O detalhamento obtido a partir das informações genéticas de pessoas com ancestralidade africana era tão grande, que foi possível traçar as antigas rotas intercontinentais de escravos a partir do genoma dos indivíduos estudados. Assim, os genes de origem negra dos nordestinos são mais semelhantes aos dos indivíduos da área sudanesa, justamente de onde partia a principal rota de escravos que levava à região. Já a genética de afro-brasileiros do Sudeste se assemelha à dos bantus, nativos da área compreendida entre os territórios de Congo, Angola e Moçambique.
Esta é a primeira vez que um estudo mostra com tamanha precisão o componente africano do sangue brasileiro. “De certa forma, os dados encontrados pelos pesquisadores indicam que o tráfico interno após 1850, com a proibição do tráfico transatlântico, não tinha o desenho que a história tradicional descrevia, de uma grande rota de migração de escravos do Nordeste em direção ao Sudeste. Ao menos, não na intensidade que se pensava”, analisa Cacilda da Silva Machado, professora do Programa de Pós-graduação em História Social da Universidade Federal do Rio de Janeiro (UFRJ). De acordo com a historiadora, o trânsito de escravos no território brasileiro ocorria entre fazendas de uma mesma região. “E estudos sobre o período pós-abolição vêm indicando que as migrações de ex-escravos e seus descendentes também eram de pequena distância”, acrescenta.
Saúde
Um dos objetivos do EPIGEN-Brasil é constatar a influência do ambiente e da ancestralidade na incidência de determinadas doenças crônicas. “A particularidade do nosso estudo no Brasil é que a gente tem uma população muito miscigenada, então isso transforma o trabalho em algo diferente. A gente não sabe se, numa população miscigenada, as associações são diferentes das populações caucasianas”, acredita Maria Fernanda Lima Costa, coordenadora-geral do projeto.
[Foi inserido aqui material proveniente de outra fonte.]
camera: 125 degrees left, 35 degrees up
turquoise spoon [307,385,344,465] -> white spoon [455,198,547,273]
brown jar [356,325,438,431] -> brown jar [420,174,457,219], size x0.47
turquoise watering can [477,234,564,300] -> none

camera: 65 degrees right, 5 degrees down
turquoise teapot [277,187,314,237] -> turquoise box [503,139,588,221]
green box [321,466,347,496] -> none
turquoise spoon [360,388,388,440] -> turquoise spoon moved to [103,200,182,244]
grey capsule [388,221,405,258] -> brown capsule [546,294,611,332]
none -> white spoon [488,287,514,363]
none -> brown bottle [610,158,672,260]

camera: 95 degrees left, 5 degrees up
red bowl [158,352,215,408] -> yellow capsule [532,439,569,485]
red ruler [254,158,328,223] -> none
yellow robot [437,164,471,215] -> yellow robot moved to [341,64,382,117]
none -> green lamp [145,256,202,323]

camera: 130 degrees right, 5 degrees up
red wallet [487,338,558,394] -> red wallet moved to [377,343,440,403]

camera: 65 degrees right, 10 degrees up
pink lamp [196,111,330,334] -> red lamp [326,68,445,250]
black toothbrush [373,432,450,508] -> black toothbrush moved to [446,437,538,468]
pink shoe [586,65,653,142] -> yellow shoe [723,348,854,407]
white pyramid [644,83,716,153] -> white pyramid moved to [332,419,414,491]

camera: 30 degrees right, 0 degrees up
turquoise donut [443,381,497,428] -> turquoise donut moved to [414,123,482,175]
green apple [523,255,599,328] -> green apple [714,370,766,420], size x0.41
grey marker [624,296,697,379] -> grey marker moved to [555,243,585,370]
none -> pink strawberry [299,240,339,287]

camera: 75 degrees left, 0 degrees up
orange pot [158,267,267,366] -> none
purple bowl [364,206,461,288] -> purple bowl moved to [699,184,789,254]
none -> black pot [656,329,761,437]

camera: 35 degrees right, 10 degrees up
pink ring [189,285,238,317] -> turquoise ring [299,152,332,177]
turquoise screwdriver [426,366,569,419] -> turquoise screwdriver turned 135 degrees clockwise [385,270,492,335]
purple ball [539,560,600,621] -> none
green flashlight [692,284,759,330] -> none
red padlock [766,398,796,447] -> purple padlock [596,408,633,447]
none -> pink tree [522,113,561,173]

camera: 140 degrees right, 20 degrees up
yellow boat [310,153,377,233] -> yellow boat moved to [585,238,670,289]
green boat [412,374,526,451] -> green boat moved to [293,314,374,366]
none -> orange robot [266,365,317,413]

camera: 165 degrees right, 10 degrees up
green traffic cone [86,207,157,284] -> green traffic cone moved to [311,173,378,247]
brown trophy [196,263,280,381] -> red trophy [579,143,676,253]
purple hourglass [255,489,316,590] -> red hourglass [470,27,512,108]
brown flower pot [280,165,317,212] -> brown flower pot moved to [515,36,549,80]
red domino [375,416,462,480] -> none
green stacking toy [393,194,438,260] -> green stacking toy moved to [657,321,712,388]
Os pesquisadores ressaltam, no entanto, que ainda faltam muitas peças do grande quebra-cabeça que forma o sangue brasileiro. O levantamento não pode descrever, por exemplo, a marcante onda de imigrantes japoneses que se instalaram no Sudeste há um século ou a forte presença de indivíduos com origem indígena no Norte do país. Entre os traços genéticos dos voluntários que participaram do projeto, menos de 8% podem ser relacionados à ancestralidade nativa do continente sul-americano.
Identidade
Outro estudo feito com base nas informações do projeto EPIGEN-Brasil, publicado em abril, mostrou que a associação de fenótipo que cada indivíduo tem de si mesmo é proporcional à quantidade de sangue africano presente na história dos seus ancestrais, ou seja, quanto menos misturado for o genoma de uma pessoa, maior é a chance de que ele se identifique com a etnia preponderante na sua origem. Quando o nível de miscigenação é muito alto, essa relação fica menos definida.